TASK STATEMENT: Look below for the line containing "[270,352,318,361] behavior ->"; from there, print each line exactly up to and including the line containing "[52,1018,92,1031] 6.10. ->", and stop.

DATA UNDER STUDY:
┌────────

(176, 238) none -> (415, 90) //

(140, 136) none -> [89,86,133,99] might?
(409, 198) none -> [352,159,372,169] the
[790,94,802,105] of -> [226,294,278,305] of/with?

└────────
┌────────

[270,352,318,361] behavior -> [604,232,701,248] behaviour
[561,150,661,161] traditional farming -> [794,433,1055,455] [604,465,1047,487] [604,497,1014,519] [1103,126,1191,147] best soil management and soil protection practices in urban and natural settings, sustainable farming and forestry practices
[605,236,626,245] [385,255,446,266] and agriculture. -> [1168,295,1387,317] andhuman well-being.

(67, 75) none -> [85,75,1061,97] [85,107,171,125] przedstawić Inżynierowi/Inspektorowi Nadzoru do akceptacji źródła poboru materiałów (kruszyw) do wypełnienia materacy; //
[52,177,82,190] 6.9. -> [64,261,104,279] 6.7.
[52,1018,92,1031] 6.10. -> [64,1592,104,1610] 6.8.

└────────

OUTPUT OF THE TASK:
[270,352,318,361] behavior -> [604,232,701,248] behaviour
[561,150,661,161] traditional farming -> [794,433,1055,455] [604,465,1047,487] [604,497,1014,519] [1103,126,1191,147] best soil management and soil protection practices in urban and natural settings, sustainable farming and forestry practices
[605,236,626,245] [385,255,446,266] and agriculture. -> [1168,295,1387,317] andhuman well-being.

(67, 75) none -> [85,75,1061,97] [85,107,171,125] przedstawić Inżynierowi/Inspektorowi Nadzoru do akceptacji źródła poboru materiałów (kruszyw) do wypełnienia materacy; //
[52,177,82,190] 6.9. -> [64,261,104,279] 6.7.
[52,1018,92,1031] 6.10. -> [64,1592,104,1610] 6.8.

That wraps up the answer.